¿Concuerdan con el fragmento proporcionado estas afirmaciones? (a) Quien escribe dice que su opinión podría cambiar en unas horas. (b) Quien escribe se considera experto en la materia. (c) Al padre de quien escribe ya le han hecho la prueba. Responde sí o no a cada una y cita literalmente las palabras del fragmento que lo deciden.

FRAGMENTO PROPORCIONADO:
================
No me duelen prendas en reconocerlo. Esta es mi opinión, hasta que la cambie, y puede suceder en unas horas, en unas semanas o nunca. Y ejerzo libremente mi derecho a cerrar mi puto pico, a no dejarme llevar por mis estados de optimismo ni mis estados de pesadumbre, ahora que tengo a mi padre en aislamiento y espero que vengan a hacer la prueba.

Abrazo a la epojé como a un amigo, la suspensión del juicio, que no debe interpretarse como pereza intelectiva: no soy experto en la materia, no tengo datos suficientes, mis conocimientos de ciencia, estadística, procesos víricos y demás se limitan a una curiosidad de toda la vida y a una búsqueda enfermiza en estas últimas semanas, lo cual no me convierte en ningún experto ni autoridad sino en una persona más: asustada, temerosa, intranquila y vulnerable, consciente como nunca de la vulnerabilidad de mi propia existencia y de las estructuras sociales que daba por sentadas.
================
DATOS SUMINISTRADOS:
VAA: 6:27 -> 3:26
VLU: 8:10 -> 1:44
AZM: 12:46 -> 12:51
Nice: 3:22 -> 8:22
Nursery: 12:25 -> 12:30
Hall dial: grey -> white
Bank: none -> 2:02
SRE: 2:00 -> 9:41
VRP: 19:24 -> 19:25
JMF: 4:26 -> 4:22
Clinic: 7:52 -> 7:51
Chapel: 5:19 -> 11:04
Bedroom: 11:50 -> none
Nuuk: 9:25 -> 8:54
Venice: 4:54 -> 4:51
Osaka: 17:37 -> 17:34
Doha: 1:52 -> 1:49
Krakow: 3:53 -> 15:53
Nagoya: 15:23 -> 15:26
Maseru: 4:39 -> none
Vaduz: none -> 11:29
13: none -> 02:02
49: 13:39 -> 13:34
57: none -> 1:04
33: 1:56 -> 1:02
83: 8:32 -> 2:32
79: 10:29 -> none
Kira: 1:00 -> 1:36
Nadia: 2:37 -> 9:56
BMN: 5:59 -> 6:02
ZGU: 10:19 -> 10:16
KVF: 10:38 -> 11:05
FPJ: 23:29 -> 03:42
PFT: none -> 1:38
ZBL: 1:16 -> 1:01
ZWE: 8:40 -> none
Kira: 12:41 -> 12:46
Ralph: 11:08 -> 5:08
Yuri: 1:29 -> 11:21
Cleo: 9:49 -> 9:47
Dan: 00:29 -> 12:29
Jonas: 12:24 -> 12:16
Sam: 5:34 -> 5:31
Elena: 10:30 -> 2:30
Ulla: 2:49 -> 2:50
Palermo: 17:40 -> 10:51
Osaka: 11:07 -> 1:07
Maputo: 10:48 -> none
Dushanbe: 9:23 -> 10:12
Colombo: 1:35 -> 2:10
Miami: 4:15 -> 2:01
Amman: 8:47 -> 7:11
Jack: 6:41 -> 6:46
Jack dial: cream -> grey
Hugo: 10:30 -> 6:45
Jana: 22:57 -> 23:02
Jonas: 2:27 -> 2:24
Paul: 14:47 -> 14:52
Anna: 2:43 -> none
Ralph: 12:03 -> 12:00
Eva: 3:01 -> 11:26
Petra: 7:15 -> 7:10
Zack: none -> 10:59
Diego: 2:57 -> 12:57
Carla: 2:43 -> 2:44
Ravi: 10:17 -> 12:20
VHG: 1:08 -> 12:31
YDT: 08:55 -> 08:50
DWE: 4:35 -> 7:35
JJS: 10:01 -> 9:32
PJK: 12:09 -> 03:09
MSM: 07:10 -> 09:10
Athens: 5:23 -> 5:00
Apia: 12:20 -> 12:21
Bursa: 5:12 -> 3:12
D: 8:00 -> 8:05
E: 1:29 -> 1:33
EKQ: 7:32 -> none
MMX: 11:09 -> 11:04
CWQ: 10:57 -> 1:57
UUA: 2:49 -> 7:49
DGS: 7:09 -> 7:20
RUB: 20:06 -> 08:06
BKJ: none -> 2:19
================
RESULTADO A CONTINUACIÓN:
(a) Sí: «puede suceder en unas horas, en unas semanas o nunca».
(b) No: «no soy experto en la materia».
(c) No: «espero que vengan a hacer la prueba».